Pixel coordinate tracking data
***
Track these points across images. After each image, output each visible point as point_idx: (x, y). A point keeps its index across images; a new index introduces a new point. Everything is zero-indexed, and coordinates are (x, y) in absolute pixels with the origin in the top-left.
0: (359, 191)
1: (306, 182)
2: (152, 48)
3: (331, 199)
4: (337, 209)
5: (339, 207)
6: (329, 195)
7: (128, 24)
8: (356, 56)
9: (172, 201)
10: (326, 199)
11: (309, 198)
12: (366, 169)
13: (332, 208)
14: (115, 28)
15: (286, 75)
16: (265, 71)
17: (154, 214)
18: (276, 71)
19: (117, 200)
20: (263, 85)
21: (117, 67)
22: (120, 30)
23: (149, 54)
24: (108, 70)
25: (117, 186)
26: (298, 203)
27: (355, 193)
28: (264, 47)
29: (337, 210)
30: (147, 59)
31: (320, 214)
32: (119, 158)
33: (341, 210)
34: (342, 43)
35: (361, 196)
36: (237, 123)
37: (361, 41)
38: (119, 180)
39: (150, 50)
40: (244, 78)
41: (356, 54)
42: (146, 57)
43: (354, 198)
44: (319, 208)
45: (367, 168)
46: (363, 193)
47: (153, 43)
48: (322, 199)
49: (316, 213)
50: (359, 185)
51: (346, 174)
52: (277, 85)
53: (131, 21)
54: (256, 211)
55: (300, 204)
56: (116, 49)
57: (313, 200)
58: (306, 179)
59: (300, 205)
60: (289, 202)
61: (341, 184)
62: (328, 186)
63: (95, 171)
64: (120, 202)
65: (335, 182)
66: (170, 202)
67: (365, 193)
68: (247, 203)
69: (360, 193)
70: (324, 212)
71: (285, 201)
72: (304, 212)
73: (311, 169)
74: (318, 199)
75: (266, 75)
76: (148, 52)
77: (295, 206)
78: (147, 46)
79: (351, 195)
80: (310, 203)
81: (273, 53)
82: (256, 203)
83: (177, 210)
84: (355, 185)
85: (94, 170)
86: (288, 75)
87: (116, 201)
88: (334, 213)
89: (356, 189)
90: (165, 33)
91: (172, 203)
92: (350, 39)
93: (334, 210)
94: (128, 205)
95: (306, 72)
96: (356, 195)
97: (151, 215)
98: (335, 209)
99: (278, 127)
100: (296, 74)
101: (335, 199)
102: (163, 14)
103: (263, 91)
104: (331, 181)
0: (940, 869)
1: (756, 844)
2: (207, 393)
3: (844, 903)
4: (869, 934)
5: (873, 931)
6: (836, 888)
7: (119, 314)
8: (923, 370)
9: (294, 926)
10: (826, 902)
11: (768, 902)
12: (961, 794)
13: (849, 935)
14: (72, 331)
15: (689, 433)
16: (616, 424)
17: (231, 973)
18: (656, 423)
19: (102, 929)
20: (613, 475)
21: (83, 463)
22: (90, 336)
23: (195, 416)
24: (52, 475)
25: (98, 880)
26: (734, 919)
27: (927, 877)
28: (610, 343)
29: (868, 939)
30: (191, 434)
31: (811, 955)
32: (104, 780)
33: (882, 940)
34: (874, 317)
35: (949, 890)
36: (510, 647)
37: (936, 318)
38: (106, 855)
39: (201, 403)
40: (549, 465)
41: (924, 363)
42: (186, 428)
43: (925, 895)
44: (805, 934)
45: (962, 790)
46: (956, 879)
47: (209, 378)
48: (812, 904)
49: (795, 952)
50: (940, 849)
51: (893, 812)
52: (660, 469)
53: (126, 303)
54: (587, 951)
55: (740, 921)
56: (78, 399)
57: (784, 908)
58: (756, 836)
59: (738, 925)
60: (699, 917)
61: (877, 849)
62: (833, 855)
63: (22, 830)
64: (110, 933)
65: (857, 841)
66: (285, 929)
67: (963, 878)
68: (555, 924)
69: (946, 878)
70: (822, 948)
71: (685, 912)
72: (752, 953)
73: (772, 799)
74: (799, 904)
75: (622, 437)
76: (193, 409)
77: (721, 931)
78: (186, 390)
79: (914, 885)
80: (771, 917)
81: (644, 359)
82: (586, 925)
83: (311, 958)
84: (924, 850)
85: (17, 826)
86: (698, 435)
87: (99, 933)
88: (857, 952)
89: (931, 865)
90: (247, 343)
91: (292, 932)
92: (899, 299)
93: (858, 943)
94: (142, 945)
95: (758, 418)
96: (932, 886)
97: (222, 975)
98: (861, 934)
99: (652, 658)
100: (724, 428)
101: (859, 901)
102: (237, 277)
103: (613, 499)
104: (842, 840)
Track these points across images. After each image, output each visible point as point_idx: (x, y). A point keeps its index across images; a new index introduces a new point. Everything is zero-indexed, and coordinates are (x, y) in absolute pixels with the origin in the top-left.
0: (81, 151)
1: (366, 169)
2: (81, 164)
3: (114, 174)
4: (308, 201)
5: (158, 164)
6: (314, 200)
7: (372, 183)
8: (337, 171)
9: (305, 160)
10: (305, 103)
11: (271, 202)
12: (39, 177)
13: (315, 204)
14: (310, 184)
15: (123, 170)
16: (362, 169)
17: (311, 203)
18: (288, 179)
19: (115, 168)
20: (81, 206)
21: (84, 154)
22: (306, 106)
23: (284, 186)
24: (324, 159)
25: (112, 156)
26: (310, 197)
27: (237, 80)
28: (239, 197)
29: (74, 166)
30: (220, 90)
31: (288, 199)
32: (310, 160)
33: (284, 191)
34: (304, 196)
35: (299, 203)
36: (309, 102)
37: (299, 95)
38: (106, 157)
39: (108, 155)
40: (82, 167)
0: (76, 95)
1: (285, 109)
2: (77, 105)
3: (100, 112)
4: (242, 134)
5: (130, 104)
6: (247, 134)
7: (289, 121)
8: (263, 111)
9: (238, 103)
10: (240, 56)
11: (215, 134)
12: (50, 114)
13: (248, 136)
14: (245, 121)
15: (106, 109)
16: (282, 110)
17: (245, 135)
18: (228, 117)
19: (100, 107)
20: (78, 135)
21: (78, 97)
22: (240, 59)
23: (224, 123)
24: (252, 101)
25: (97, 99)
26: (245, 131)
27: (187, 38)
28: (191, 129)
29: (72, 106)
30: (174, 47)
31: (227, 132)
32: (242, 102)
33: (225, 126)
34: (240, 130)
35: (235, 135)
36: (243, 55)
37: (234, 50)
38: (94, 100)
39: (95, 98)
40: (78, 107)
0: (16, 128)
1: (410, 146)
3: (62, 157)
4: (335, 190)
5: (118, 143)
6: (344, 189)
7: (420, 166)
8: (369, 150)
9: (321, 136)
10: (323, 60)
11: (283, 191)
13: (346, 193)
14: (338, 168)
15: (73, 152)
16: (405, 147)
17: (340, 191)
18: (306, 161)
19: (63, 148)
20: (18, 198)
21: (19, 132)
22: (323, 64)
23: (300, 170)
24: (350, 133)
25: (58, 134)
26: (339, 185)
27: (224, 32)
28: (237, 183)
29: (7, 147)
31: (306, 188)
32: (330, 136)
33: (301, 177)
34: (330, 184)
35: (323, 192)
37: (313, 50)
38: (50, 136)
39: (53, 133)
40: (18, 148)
***
Print each entry above again, exactly as it was given.

## Answer to this problem
Track these points across images. After each image, output each visible point as point_idx: (x, y). A point keeps its index across images; a new index introduces a new point. Everything is zero-indexed, and coordinates are (x, y) in absolute pixels with the origin in the top-left.
0: (359, 191)
1: (306, 182)
2: (152, 48)
3: (331, 199)
4: (337, 209)
5: (339, 207)
6: (329, 195)
7: (128, 24)
8: (356, 56)
9: (172, 201)
10: (326, 199)
11: (309, 198)
12: (366, 169)
13: (332, 208)
14: (115, 28)
15: (286, 75)
16: (265, 71)
17: (154, 214)
18: (276, 71)
19: (117, 200)
20: (263, 85)
21: (117, 67)
22: (120, 30)
23: (149, 54)
24: (108, 70)
25: (117, 186)
26: (298, 203)
27: (355, 193)
28: (264, 47)
29: (337, 210)
30: (147, 59)
31: (320, 214)
32: (119, 158)
33: (341, 210)
34: (342, 43)
35: (361, 196)
36: (237, 123)
37: (361, 41)
38: (119, 180)
39: (150, 50)
40: (244, 78)
41: (356, 54)
42: (146, 57)
43: (354, 198)
44: (319, 208)
45: (367, 168)
46: (363, 193)
47: (153, 43)
48: (322, 199)
49: (316, 213)
50: (359, 185)
51: (346, 174)
52: (277, 85)
53: (131, 21)
54: (256, 211)
55: (300, 204)
56: (116, 49)
57: (313, 200)
58: (306, 179)
59: (300, 205)
60: (289, 202)
61: (341, 184)
62: (328, 186)
63: (95, 171)
64: (120, 202)
65: (335, 182)
66: (170, 202)
67: (365, 193)
68: (247, 203)
69: (360, 193)
70: (324, 212)
71: (285, 201)
72: (304, 212)
73: (311, 169)
74: (318, 199)
75: (266, 75)
76: (148, 52)
77: (295, 206)
78: (147, 46)
79: (351, 195)
80: (310, 203)
81: (273, 53)
82: (256, 203)
83: (177, 210)
84: (355, 185)
85: (94, 170)
86: (288, 75)
87: (116, 201)
88: (334, 213)
89: (356, 189)
90: (165, 33)
91: (172, 203)
92: (350, 39)
93: (334, 210)
94: (128, 205)
95: (306, 72)
96: (356, 195)
97: (151, 215)
98: (335, 209)
99: (278, 127)
100: (296, 74)
101: (335, 199)
102: (163, 14)
103: (263, 91)
104: (331, 181)
0: (940, 869)
1: (756, 844)
2: (207, 393)
3: (844, 903)
4: (869, 934)
5: (873, 931)
6: (836, 888)
7: (119, 314)
8: (923, 370)
9: (294, 926)
10: (826, 902)
11: (768, 902)
12: (961, 794)
13: (849, 935)
14: (72, 331)
15: (689, 433)
16: (616, 424)
17: (231, 973)
18: (656, 423)
19: (102, 929)
20: (613, 475)
21: (83, 463)
22: (90, 336)
23: (195, 416)
24: (52, 475)
25: (98, 880)
26: (734, 919)
27: (927, 877)
28: (610, 343)
29: (868, 939)
30: (191, 434)
31: (811, 955)
32: (104, 780)
33: (882, 940)
34: (874, 317)
35: (949, 890)
36: (510, 647)
37: (936, 318)
38: (106, 855)
39: (201, 403)
40: (549, 465)
41: (924, 363)
42: (186, 428)
43: (925, 895)
44: (805, 934)
45: (962, 790)
46: (956, 879)
47: (209, 378)
48: (812, 904)
49: (795, 952)
50: (940, 849)
51: (893, 812)
52: (660, 469)
53: (126, 303)
54: (587, 951)
55: (740, 921)
56: (78, 399)
57: (784, 908)
58: (756, 836)
59: (738, 925)
60: (699, 917)
61: (877, 849)
62: (833, 855)
63: (22, 830)
64: (110, 933)
65: (857, 841)
66: (285, 929)
67: (963, 878)
68: (555, 924)
69: (946, 878)
70: (822, 948)
71: (685, 912)
72: (752, 953)
73: (772, 799)
74: (799, 904)
75: (622, 437)
76: (193, 409)
77: (721, 931)
78: (186, 390)
79: (914, 885)
80: (771, 917)
81: (644, 359)
82: (586, 925)
83: (311, 958)
84: (924, 850)
85: (17, 826)
86: (698, 435)
87: (99, 933)
88: (857, 952)
89: (931, 865)
90: (247, 343)
91: (292, 932)
92: (899, 299)
93: (858, 943)
94: (142, 945)
95: (758, 418)
96: (932, 886)
97: (222, 975)
98: (861, 934)
99: (652, 658)
100: (724, 428)
101: (859, 901)
102: (237, 277)
103: (613, 499)
104: (842, 840)
Track these points across images. After each image, output each visible point as point_idx: (x, y). A point keeps its index across images; a new index introduces a new point. Everything is zero-indexed, and coordinates are (x, y) in absolute pixels with the origin in the top-left.
0: (81, 151)
1: (366, 169)
2: (81, 164)
3: (114, 174)
4: (308, 201)
5: (158, 164)
6: (314, 200)
7: (372, 183)
8: (337, 171)
9: (305, 160)
10: (305, 103)
11: (271, 202)
12: (39, 177)
13: (315, 204)
14: (310, 184)
15: (123, 170)
16: (362, 169)
17: (311, 203)
18: (288, 179)
19: (115, 168)
20: (81, 206)
21: (84, 154)
22: (306, 106)
23: (284, 186)
24: (324, 159)
25: (112, 156)
26: (310, 197)
27: (237, 80)
28: (239, 197)
29: (74, 166)
30: (220, 90)
31: (288, 199)
32: (310, 160)
33: (284, 191)
34: (304, 196)
35: (299, 203)
36: (309, 102)
37: (299, 95)
38: (106, 157)
39: (108, 155)
40: (82, 167)
0: (76, 95)
1: (285, 109)
2: (77, 105)
3: (100, 112)
4: (242, 134)
5: (130, 104)
6: (247, 134)
7: (289, 121)
8: (263, 111)
9: (238, 103)
10: (240, 56)
11: (215, 134)
12: (50, 114)
13: (248, 136)
14: (245, 121)
15: (106, 109)
16: (282, 110)
17: (245, 135)
18: (228, 117)
19: (100, 107)
20: (78, 135)
21: (78, 97)
22: (240, 59)
23: (224, 123)
24: (252, 101)
25: (97, 99)
26: (245, 131)
27: (187, 38)
28: (191, 129)
29: (72, 106)
30: (174, 47)
31: (227, 132)
32: (242, 102)
33: (225, 126)
34: (240, 130)
35: (235, 135)
36: (243, 55)
37: (234, 50)
38: (94, 100)
39: (95, 98)
40: (78, 107)
0: (16, 128)
1: (410, 146)
3: (62, 157)
4: (335, 190)
5: (118, 143)
6: (344, 189)
7: (420, 166)
8: (369, 150)
9: (321, 136)
10: (323, 60)
11: (283, 191)
13: (346, 193)
14: (338, 168)
15: (73, 152)
16: (405, 147)
17: (340, 191)
18: (306, 161)
19: (63, 148)
20: (18, 198)
21: (19, 132)
22: (323, 64)
23: (300, 170)
24: (350, 133)
25: (58, 134)
26: (339, 185)
27: (224, 32)
28: (237, 183)
29: (7, 147)
31: (306, 188)
32: (330, 136)
33: (301, 177)
34: (330, 184)
35: (323, 192)
37: (313, 50)
38: (50, 136)
39: (53, 133)
40: (18, 148)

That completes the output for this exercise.